Off-campus, Carolyn’s marriage to Las Vegas’ almost insanely ebullient mayor puts her squarely in the public eye. But, she says, “I’m very private. Oscar loves it. Oscar loves adoration.”
The couple’s marriage has made Carolyn an accidental student of the physics of fame. Through her husband, she has seen how being in the spotlight can turn someone into “an object of what people imagine they want you to be.”
“I couldn’t handle that,” she says. “That’s not me. I’m just really too private.”
Yet, she’s often called upon to speak at public events, “and 99 percent of the time they want to hear about Oscar, so I’ll tell them about Oscar.”
By now, they’ve got it down to a finely tuned Burns and Allen routine. During one recent event, for instance, “I said, ‘Those of you who are sitting out there, you think it’s a piece of cake being married to him. Let me tell you, every morning I have stand there and applaud for an hour to get him out of bed.’ “
“People like that,” Carolyn says, “and I don’t mind.”
In real life, the couple lives what Oscar calls a very Ozzie-and-Harriet existence. They begin their work days early so they can spend as much of their evening as they can at home. Their corner house in the Scotch 80s with the backyard koi pond and many pieces of art — some of them created by Carolyn’s mother — is a gathering place for their children and, now, grandchildren. Carolyn cooks, every day if she can, and, before dinner, she and Oscar share a cocktail (a martini for him, a vodka-something for her).
In conversation, they josh, joke and needle one another. As Oscar tells his version of their first-date story, Carolyn looks on with a sly smile, correcting him when she thinks he’s veered off-course.
They seem perfect for one another, if only because of this: If there’s one woman in the world who couldn’t be overshadowed by Oscar, it’s Carolyn.
The key to their 45-year-old marriage, each reveals separately, is respect.
“If we ever lost respect for one another, there’d be a problem,” Oscar says. “But so far, in 45 years of marriage, that hasn’t happened.”
“He’s my first, ‘What do you think?’ ” Carolyn says. “I trust his honesty.”
“Forty-five years is a long time. He married me when I was, like, 10,” Carolyn says, smiling. “So it’s been real interesting.”THE GOODMAN COURTSHIP
When he and Carolyn met, Oscar Goodman admits that it “was not love at first sight. It was disaster.”
“But,” he adds, “it was love at first sight the second time.”
Carolyn first met Oscar when her college roommate fixed her up with him during her freshman year. On the big day, Carolyn says, “he comes in with his entourage of whatever-they-were and his herringbone coat. I can still see it.
“Jan introduces me to this guy, and he looks at me, and I look at him, and I thought, ‘Oh, right.’ He was so taken with himself — duh! — and I thought, ‘Forget that.’ So we went on our way.”
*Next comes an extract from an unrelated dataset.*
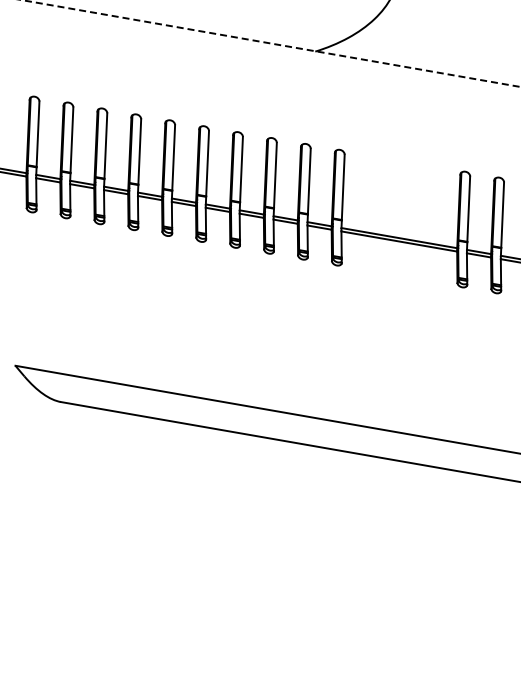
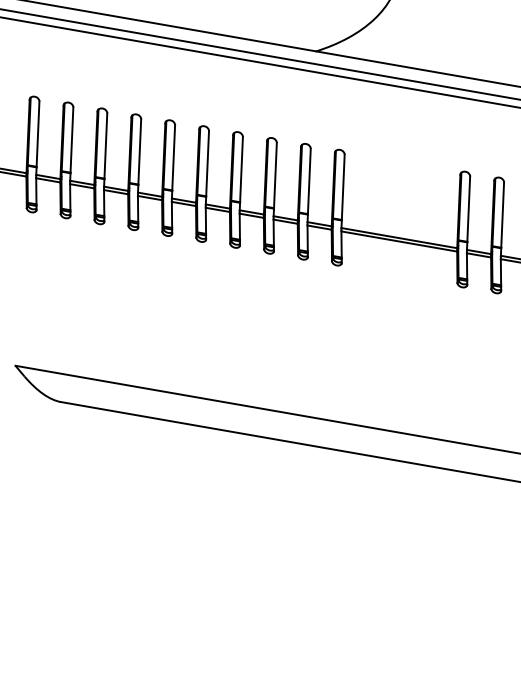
line at (270, 43): dashed -> solid
line at (259, 54): none -> present
line at (259, 62): none -> present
Then, in the fall of her senior year, Carolyn enrolled in a class at Haverford College — Oscar’s alma mater — and discovered that he was an assistant in the class.
A week later, Oscar called Carolyn at her dorm. They talked for 45 minutes, Carolyn says, “at the end of which, he says to me: ‘It doesn’t sound like you have much of a personality.’
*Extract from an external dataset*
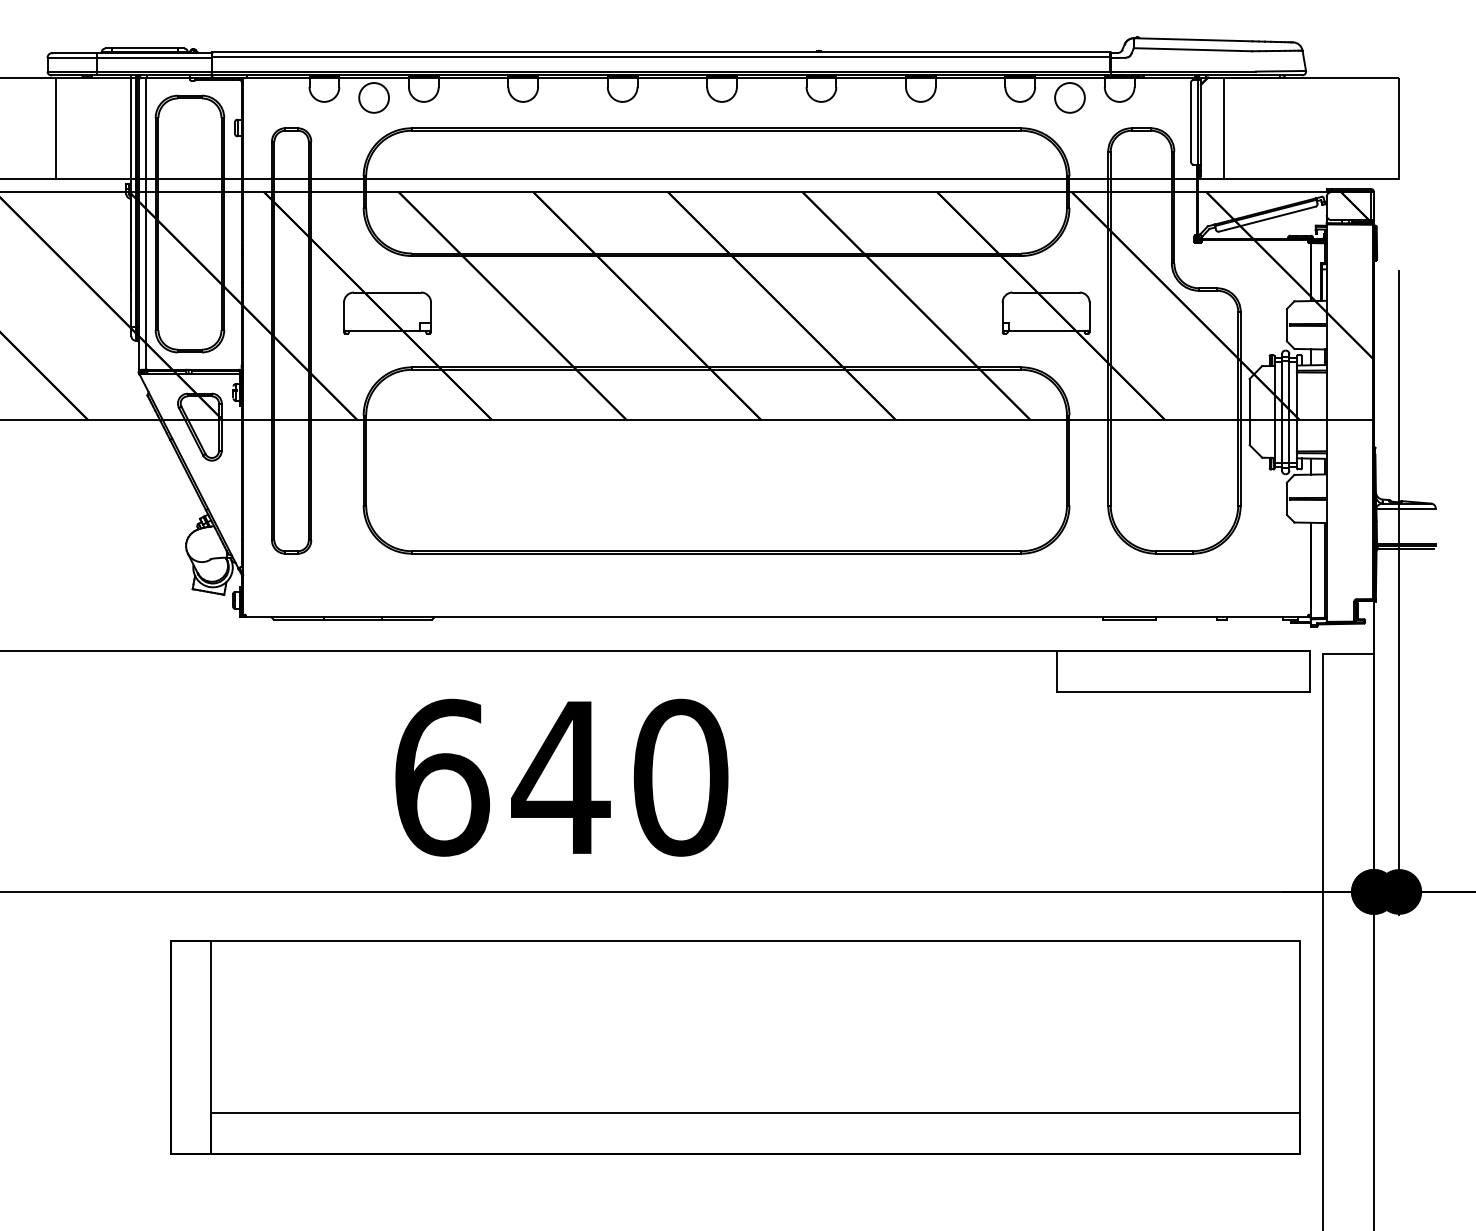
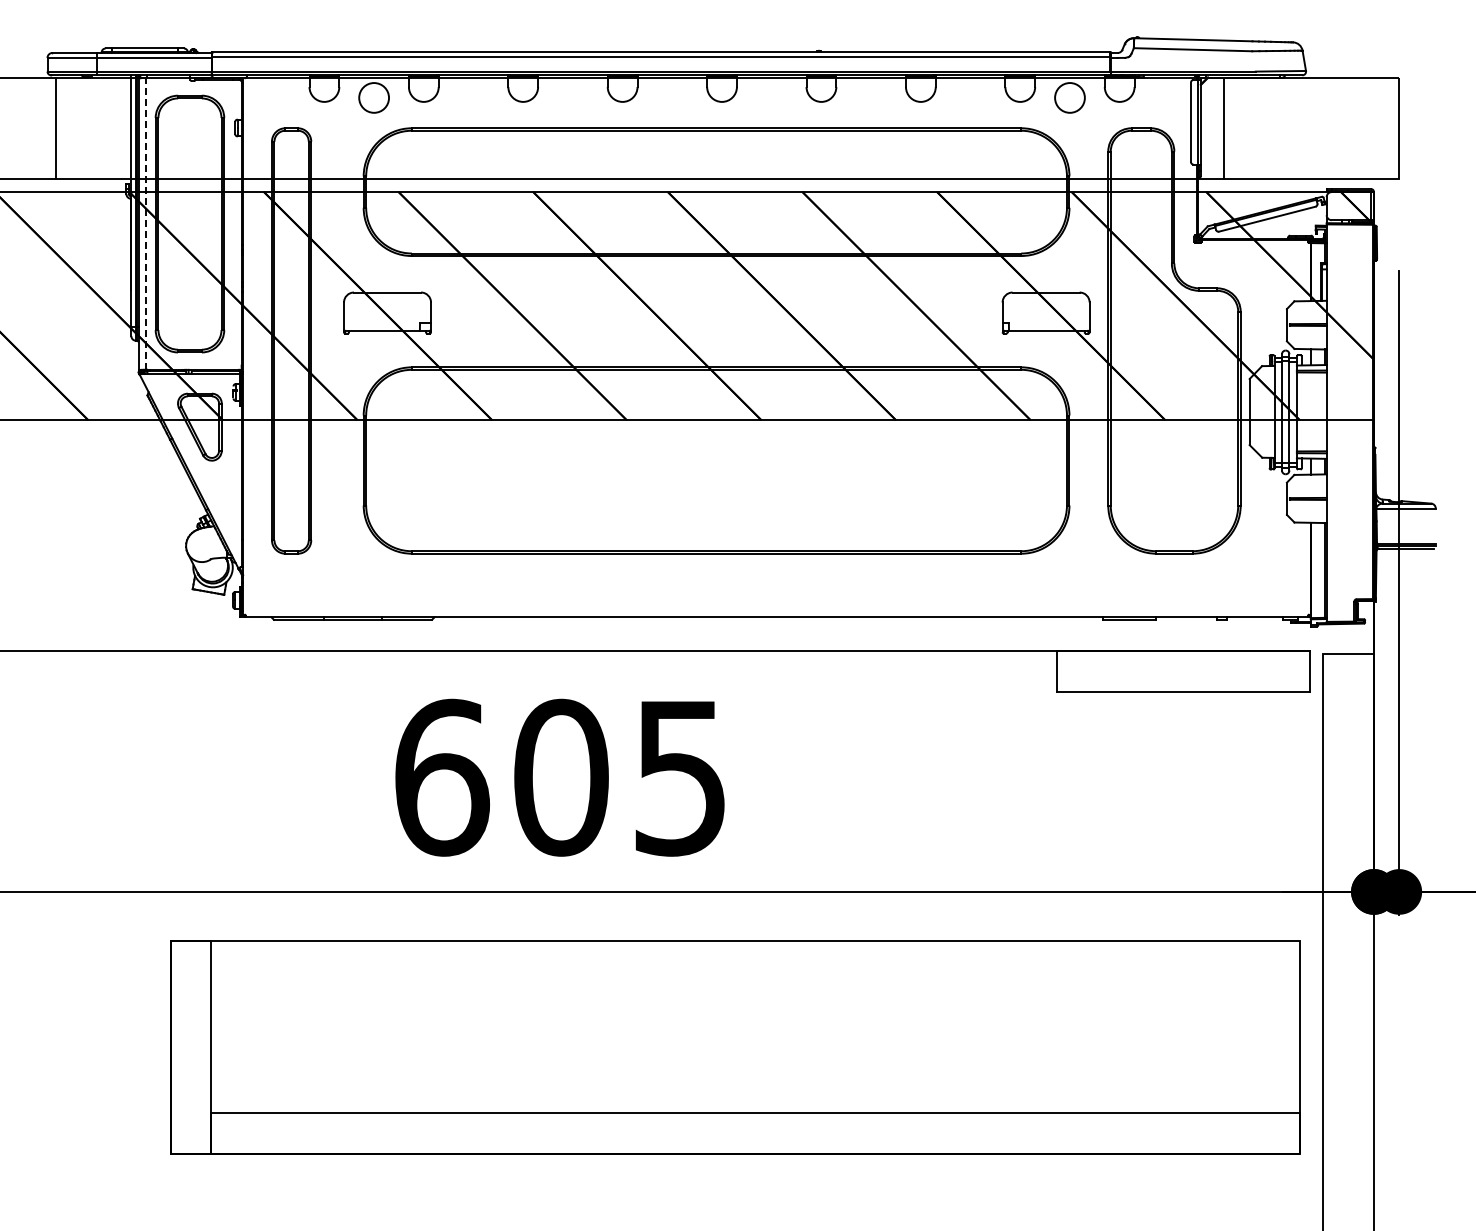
line at (146, 224): solid -> dashed
text at (619, 777): 640 -> 605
“I couldn’t believe it. Forty-five minutes. So I said, ‘Then what in heaven’s name are you wasting your time for?’ and slammed down the phone.”
Oscar called back — in a panic, she learned later– and they made a date. Oscar picked her up in a four-door black Oldsmobile and told Carolyn that his family lived on Philadelphia’s Main Line.
Carolyn always valued a sense of humor in a guy, as well as “a light heart and a half-full glass.” But, she says, smiling, she also figured “it would be just as easy to find somebody with those qualities who was honorable and good that was also somewhat well-off.”
Only later did Carolyn learn that both the Olds and the home were leased. Still, she liked Oscar’s confidence, his intelligence and his heart.
She also was impressed when she saw how well he related to his family. Carolyn jokes that it was during their first date, while watching Oscar with his younger sister, a then-aspiring 13-year-old ballerina, that “I knew he was a legitimate human being.”